CASBS, SAGE Seek to Honor Academics or Researchers With Policy Successes
Every year the Center for Advanced Study in the Behavioral Sciences at Stanford University and SAGE Publishing (the parent of Social Science Space) award someone who has made an outstanding contribution by using social and behavioral research to address or understand vital social concerns.
Last year, for example, the SAGE-CASBS Award went to political scientist Kenneth Prewitt, the Carnegie Professor of Public Affairs at Columbia University. In his former role as director of the U.S. Census bureau, Prewitt did yeoman’s work to ensure the 2000 Census counted all Americans – especially those traditionally undercounted due to racial, demographic or practical reasons.
The year before, sociologist Pedro Noguera, the Peter L. Agnew Professor of Education at New York University, received the award. An activist in education, Noguera has spent his career using his scholarship to attack “wicked” social problems like youth violence, school failure, urban poverty and racial disparities.
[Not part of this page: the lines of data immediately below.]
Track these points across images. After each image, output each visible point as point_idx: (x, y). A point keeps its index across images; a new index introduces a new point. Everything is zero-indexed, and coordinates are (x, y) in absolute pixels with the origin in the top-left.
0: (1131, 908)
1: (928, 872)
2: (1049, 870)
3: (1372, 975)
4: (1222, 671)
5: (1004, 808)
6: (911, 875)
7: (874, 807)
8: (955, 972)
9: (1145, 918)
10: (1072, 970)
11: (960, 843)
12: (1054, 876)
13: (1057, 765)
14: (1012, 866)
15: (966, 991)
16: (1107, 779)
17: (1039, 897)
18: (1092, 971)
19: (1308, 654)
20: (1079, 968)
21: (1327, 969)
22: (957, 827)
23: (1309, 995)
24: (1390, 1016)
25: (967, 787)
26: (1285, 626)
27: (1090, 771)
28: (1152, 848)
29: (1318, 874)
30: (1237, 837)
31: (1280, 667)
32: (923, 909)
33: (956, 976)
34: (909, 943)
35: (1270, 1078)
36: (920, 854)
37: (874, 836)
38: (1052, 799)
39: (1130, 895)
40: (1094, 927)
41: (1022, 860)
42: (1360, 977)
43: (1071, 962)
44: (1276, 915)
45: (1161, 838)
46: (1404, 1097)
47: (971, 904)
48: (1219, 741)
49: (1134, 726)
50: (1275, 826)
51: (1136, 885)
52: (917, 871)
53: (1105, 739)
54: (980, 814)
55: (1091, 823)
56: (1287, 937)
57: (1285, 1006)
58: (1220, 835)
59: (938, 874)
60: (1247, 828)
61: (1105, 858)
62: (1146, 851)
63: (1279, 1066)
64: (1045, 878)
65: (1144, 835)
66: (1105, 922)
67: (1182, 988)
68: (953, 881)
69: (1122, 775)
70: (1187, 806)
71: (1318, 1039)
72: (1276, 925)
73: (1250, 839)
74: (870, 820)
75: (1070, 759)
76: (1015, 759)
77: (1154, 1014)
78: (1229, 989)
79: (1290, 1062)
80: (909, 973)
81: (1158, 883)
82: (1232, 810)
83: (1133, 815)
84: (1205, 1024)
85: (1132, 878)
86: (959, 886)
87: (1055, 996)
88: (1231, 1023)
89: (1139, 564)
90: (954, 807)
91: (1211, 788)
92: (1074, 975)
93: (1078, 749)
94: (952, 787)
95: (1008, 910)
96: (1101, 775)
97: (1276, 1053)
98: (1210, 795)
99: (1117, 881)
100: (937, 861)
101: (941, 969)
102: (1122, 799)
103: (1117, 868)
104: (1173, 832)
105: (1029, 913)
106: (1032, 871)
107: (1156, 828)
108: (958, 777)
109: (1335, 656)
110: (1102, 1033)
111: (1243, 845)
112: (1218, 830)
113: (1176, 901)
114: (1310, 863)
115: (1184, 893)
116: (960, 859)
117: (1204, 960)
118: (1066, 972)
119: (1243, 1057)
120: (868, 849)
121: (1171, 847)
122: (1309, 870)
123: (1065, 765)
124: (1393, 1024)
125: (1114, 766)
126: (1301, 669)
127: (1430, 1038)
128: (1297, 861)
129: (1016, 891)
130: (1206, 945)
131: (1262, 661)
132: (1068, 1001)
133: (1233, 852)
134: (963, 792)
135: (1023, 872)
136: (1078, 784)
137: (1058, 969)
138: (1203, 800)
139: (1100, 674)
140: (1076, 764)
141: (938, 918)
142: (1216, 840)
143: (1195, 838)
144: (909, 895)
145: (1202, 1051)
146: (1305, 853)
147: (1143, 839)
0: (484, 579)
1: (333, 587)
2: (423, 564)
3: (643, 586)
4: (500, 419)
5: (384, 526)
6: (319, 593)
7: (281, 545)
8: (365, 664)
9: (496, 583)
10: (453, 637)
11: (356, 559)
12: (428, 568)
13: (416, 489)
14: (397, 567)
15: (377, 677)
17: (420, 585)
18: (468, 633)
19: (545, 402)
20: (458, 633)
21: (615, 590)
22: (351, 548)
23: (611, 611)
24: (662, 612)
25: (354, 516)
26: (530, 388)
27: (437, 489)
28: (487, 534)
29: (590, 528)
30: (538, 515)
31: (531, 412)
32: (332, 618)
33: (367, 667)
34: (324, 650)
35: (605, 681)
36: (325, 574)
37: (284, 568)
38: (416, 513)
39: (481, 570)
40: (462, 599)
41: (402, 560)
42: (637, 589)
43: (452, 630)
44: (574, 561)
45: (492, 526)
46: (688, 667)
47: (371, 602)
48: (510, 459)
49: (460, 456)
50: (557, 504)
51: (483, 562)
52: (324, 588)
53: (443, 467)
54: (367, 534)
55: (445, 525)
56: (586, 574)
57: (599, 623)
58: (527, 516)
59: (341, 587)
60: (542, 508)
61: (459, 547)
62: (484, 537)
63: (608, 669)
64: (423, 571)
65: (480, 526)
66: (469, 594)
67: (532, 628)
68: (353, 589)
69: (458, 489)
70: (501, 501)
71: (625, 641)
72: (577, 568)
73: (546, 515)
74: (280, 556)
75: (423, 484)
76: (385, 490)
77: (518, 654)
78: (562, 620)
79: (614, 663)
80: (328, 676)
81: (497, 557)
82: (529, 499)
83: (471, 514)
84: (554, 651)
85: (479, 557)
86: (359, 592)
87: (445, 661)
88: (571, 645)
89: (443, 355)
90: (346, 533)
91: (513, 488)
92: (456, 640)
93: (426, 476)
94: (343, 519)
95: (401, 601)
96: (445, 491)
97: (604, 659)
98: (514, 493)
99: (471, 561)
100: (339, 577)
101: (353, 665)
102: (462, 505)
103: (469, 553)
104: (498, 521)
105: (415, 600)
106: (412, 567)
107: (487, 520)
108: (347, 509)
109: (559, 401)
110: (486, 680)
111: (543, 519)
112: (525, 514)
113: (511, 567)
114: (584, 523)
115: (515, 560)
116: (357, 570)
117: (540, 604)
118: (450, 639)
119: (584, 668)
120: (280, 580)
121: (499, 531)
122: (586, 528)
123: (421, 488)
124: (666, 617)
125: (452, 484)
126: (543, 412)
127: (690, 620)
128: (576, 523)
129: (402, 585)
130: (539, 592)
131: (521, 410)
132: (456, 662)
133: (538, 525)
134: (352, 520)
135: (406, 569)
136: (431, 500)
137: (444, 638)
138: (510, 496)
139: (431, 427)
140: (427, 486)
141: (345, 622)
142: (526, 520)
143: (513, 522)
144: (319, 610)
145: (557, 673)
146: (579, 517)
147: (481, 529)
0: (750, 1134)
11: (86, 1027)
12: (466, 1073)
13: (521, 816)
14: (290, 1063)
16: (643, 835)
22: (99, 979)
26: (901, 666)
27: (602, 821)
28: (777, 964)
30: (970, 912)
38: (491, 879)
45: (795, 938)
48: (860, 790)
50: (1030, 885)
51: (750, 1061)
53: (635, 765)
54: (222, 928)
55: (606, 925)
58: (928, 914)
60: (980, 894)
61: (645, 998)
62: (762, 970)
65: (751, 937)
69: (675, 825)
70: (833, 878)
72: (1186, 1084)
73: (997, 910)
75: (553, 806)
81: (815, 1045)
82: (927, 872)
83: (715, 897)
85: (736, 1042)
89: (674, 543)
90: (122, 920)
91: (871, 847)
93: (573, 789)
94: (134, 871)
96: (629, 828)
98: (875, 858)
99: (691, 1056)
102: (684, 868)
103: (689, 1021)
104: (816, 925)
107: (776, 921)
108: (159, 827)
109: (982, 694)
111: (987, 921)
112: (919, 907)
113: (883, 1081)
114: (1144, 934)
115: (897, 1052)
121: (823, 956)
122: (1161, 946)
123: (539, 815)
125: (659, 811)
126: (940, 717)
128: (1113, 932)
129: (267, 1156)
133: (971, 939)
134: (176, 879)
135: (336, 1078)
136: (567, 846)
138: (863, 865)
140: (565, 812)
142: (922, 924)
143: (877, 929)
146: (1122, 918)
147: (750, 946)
And in the award’s debut year of 2013, it was psychologist Daniel Kahneman, the 2002 Nobel laureate in economic sciences, whose work on behavioral economics (and marshmallows!) has been foundational in creating the discipline.
CASBS is now taking nominations for the fourth edition of the prize, to be awarded in the spring of 2017. The nominee should be an academic or researcher and can come from anywhere in the world and represent any social or behavioral discipline, but in keeping with CASBS’ own interdisciplinary approach, those who have worked across fields will be particularly valued. While both Kahneman and Prewitt had been CASBS fellows, that is not a prerequisite. And you cannot nominate yourself.
The selection committee will be co-chaired by Sara Miller McCune, SAGE’s founder and executive chairman, and CASBS Director Margaret Levi, and includes three additional members.
“Research conducted in the social and behavioral sciences has the unique capacity to improve the human condition in a way that other sciences cannot,” Miller McCune and Levi were quoted in a joint statement. “Social and behavioral scientists deserve to be recognized for the important impact of their work.”
More details, submission criteria and the nomination form are available HERE. The deadline to submit nominations is November 30, and the winner will be announced in February. The winner will receive a cash prize and deliver a lecture at Stanford University in California in the spring or summer of next year.